Traigo hoy al Blog una artículo del
P. Cantalamessa, predicador de la Casa Pontificia, tomado de su libro “La
Eucaristía, Nuestra Santificación”. Me ha recordado el ejemplo que ponía San
Josemaría Escrivá sobre un pobre lechero que todos los días iba a saludar al
Señor en una capilla. No sabía teología, ni muchas oraciones. Se limitaba a
decir “Señor, aquí está tu amigo Juan el lechero”, y después de un rato se
marchaba. El miraba al Señor, y el señor lo miraba a él. Para alguno esto le
puede sonar a superficialidad e infantilismo, pero es auténtica fe, la que
tienen precisamente los niños con corazón limpio.
En sí misma la contemplación no es otra cosa que la capacidad, o mejor aún, el don de saber establecer un contacto de corazón a corazón con Jesús realmente presente en la hostia. Todo esto en el mayor silencio posible, tanto exterior como interior. El silencio es el esposo predilecto de la contemplación que la custodia, como José custodiaba a María. Contemplar es establecerse intuitivamente en la realidad divina y gozar de su presencia. En la meditación prevalece la búsqueda de la verdad, en la contemplación, en cambio, el goce de la verdad encontrada.
En sí misma la contemplación no es otra cosa que la capacidad, o mejor aún, el don de saber establecer un contacto de corazón a corazón con Jesús realmente presente en la hostia. Todo esto en el mayor silencio posible, tanto exterior como interior. El silencio es el esposo predilecto de la contemplación que la custodia, como José custodiaba a María. Contemplar es establecerse intuitivamente en la realidad divina y gozar de su presencia. En la meditación prevalece la búsqueda de la verdad, en la contemplación, en cambio, el goce de la verdad encontrada.
Los grandes maestros de espíritu han
definido a la contemplación como «una mirada libre, penetrante e inmóvil» (Hugo
de San Víctor), o bien como «una mirada afectiva sobre Dios» (San Buenventura).

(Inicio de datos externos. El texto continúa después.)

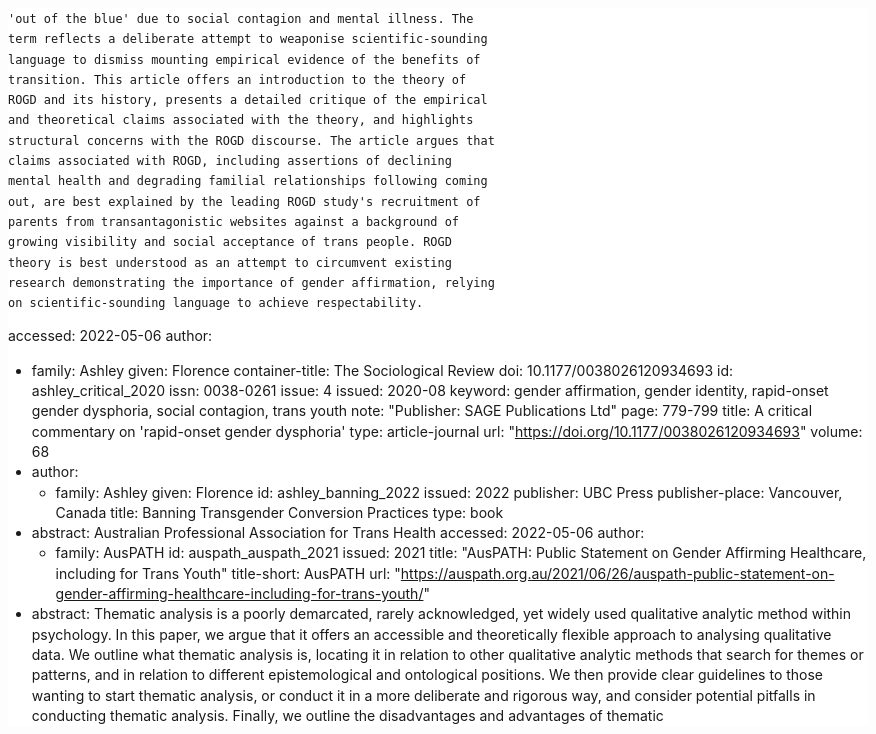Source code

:     'out of the blue' due to social contagion and mental illness. The
    term reflects a deliberate attempt to weaponise scientific-sounding
    language to dismiss mounting empirical evidence of the benefits of
    transition. This article offers an introduction to the theory of
    ROGD and its history, presents a detailed critique of the empirical
    and theoretical claims associated with the theory, and highlights
    structural concerns with the ROGD discourse. The article argues that
    claims associated with ROGD, including assertions of declining
    mental health and degrading familial relationships following coming
    out, are best explained by the leading ROGD study's recruitment of
    parents from transantagonistic websites against a background of
    growing visibility and social acceptance of trans people. ROGD
    theory is best understood as an attempt to circumvent existing
    research demonstrating the importance of gender affirmation, relying
    on scientific-sounding language to achieve respectability.
  accessed: 2022-05-06
  author:
  - family: Ashley
    given: Florence
  container-title: The Sociological Review
  doi: 10.1177/0038026120934693
  id: ashley_critical_2020
  issn: 0038-0261
  issue: 4
  issued: 2020-08
  keyword: gender affirmation, gender identity, rapid-onset gender
    dysphoria, social contagion, trans youth
  note: "Publisher: SAGE Publications Ltd"
  page: 779-799
  title: A critical commentary on 'rapid-onset gender dysphoria'
  type: article-journal
  url: "https://doi.org/10.1177/0038026120934693"
  volume: 68
- author:
  - family: Ashley
    given: Florence
  id: ashley_banning_2022
  issued: 2022
  publisher: UBC Press
  publisher-place: Vancouver, Canada
  title: Banning Transgender Conversion Practices
  type: book
- abstract: Australian Professional Association for Trans Health
  accessed: 2022-05-06
  author:
  - family: AusPATH
  id: auspath_auspath_2021
  issued: 2021
  title: "AusPATH: Public Statement on Gender Affirming Healthcare,
    including for Trans Youth"
  title-short: AusPATH
  url: "https://auspath.org.au/2021/06/26/auspath-public-statement-on-gender-affirming-healthcare-including-for-trans-youth/"
- abstract: Thematic analysis is a poorly demarcated, rarely
    acknowledged, yet widely used qualitative analytic method within
    psychology. In this paper, we argue that it offers an accessible and
    theoretically flexible approach to analysing qualitative data. We
    outline what thematic analysis is, locating it in relation to other
    qualitative analytic methods that search for themes or patterns, and
    in relation to different epistemological and ontological positions.
    We then provide clear guidelines to those wanting to start thematic
    analysis, or conduct it in a more deliberate and rigorous way, and
    consider potential pitfalls in conducting thematic analysis.
    Finally, we outline the disadvantages and advantages of thematic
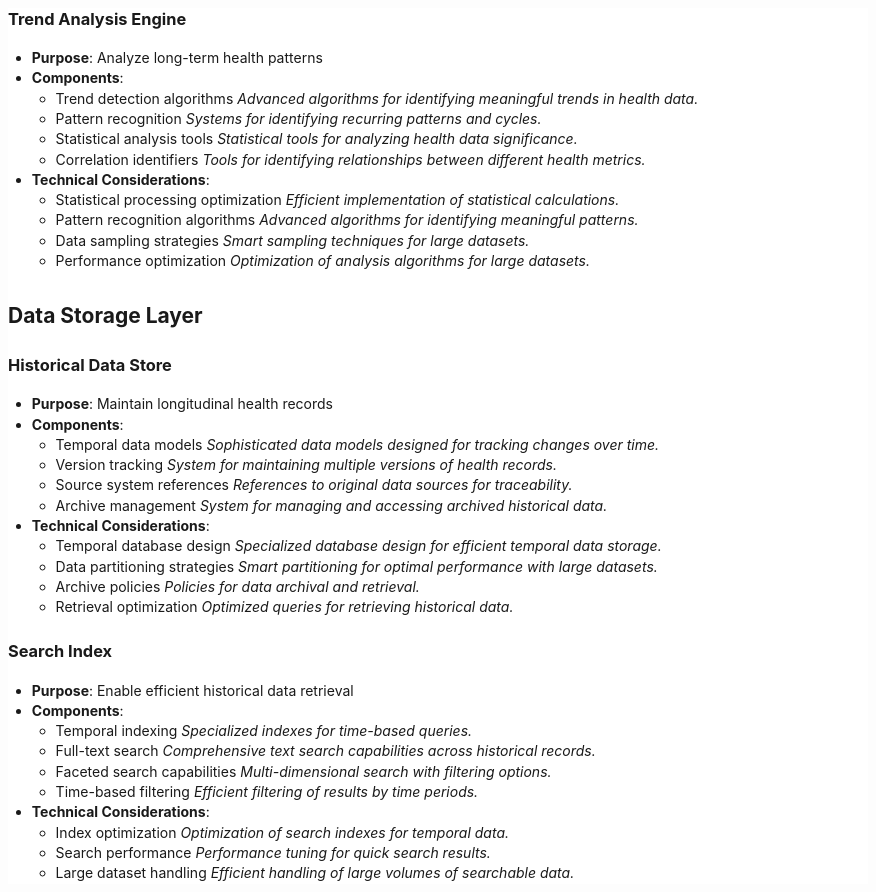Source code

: ### Trend Analysis Engine
- **Purpose**: Analyze long-term health patterns
- **Components**:
  - Trend detection algorithms
    *Advanced algorithms for identifying meaningful trends in health data.*
  - Pattern recognition
    *Systems for identifying recurring patterns and cycles.*
  - Statistical analysis tools
    *Statistical tools for analyzing health data significance.*
  - Correlation identifiers
    *Tools for identifying relationships between different health metrics.*
- **Technical Considerations**:
  - Statistical processing optimization
    *Efficient implementation of statistical calculations.*
  - Pattern recognition algorithms
    *Advanced algorithms for identifying meaningful patterns.*
  - Data sampling strategies
    *Smart sampling techniques for large datasets.*
  - Performance optimization
    *Optimization of analysis algorithms for large datasets.*

## Data Storage Layer

### Historical Data Store
- **Purpose**: Maintain longitudinal health records
- **Components**:
  - Temporal data models
    *Sophisticated data models designed for tracking changes over time.*
  - Version tracking
    *System for maintaining multiple versions of health records.*
  - Source system references
    *References to original data sources for traceability.*
  - Archive management
    *System for managing and accessing archived historical data.*
- **Technical Considerations**:
  - Temporal database design
    *Specialized database design for efficient temporal data storage.*
  - Data partitioning strategies
    *Smart partitioning for optimal performance with large datasets.*
  - Archive policies
    *Policies for data archival and retrieval.*
  - Retrieval optimization
    *Optimized queries for retrieving historical data.*

### Search Index
- **Purpose**: Enable efficient historical data retrieval
- **Components**:
  - Temporal indexing
    *Specialized indexes for time-based queries.*
  - Full-text search
    *Comprehensive text search capabilities across historical records.*
  - Faceted search capabilities
    *Multi-dimensional search with filtering options.*
  - Time-based filtering
    *Efficient filtering of results by time periods.*
- **Technical Considerations**:
  - Index optimization
    *Optimization of search indexes for temporal data.*
  - Search performance
    *Performance tuning for quick search results.*
  - Large dataset handling
    *Efficient handling of large volumes of searchable data.*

Por eso realizaba una óptima contemplación aquel campesino de la parroquia de
Ars que pasaba horas y horas inmóvil, en la iglesia, con su mirada fija en el sagrario
y cuando el santo cura le preguntó por qué estaba así todo el día, respondió:
«Nada, yo lo miro a él y él me mira a mí». Esto nos dice que la contemplación
cristiana nunca tiene un único sentido, ni tampoco está dirigida a la nada
(como sucede en otras religiones, como el budismo). Son siempre dos miradas que
se encuentran: nuestra mirada sobre la de Dios y la mirada de Dios sobre
nosotros. Si a veces se baja nuestra mirada o desaparece, nunca ocurre lo mismo
con la mirada de Dios. La adoración eucarística es reducida, en alguna ocasión,
a hacerle compañía a Jesús simplemente, a estar bajo su mirada, dándole la
alegría de contemplarnos a nosotros que, a pesar de ser criaturas
insignificantes y pecadoras, somos sin embargo el fruto de su pasión, aquellos
por los que dio su vida: ¡Él me mira!
La contemplación no es impedida de
por sí por la aridez que a veces se pude experimentar, ya sea debido a nuestra
disipación o sea en cambio permitida por Dios para nuestra purificación. Basta
darle un sentido, renunciando también a nuestra satisfacción para hacerle feliz
a él y decir con las palabras de Charles de Foucauld: «Tu felicidad me basta».
Jesús tiene la eternidad para hacernos felices a nosotros, nosotros no tenemos
más que este breve espacio de tiempo para hacerle feliz.
A veces nuestra adoración puede
parecer una pérdida de tiempo, pura y simplemente una mirada sin ver; pero en
cambio ¡cuánto testimonio encierra! Jesús sabe que podríamos marcharnos y hacer
cientos de cosas más gratificantes, mientras estamos ahí quemando nuestro
tiempo, perdiéndolo «miserablemente». Cuando no conseguimos orar con el alma
siempre podemos orar con nuestro cuerpo, y eso es orar con nuestro cuerpo.
En el libro
del Éxodo leemos que cuando Moisés bajó del Monte Sinaí no sabía que la piel de
su rostro se había vuelto radiante, por haber hablado con Dios. Moisés no sabía
y nosotros tampoco lo sabremos; pero quizá nos suceda también a nosotros que,
volviendo entre los hermanos después de estos momentos, alguien vea que nuestro
rostro se ha hecho radiante, porque hemos contemplado al Señor. Y este será el
más hermoso don que nosotros podamos ofrecerles.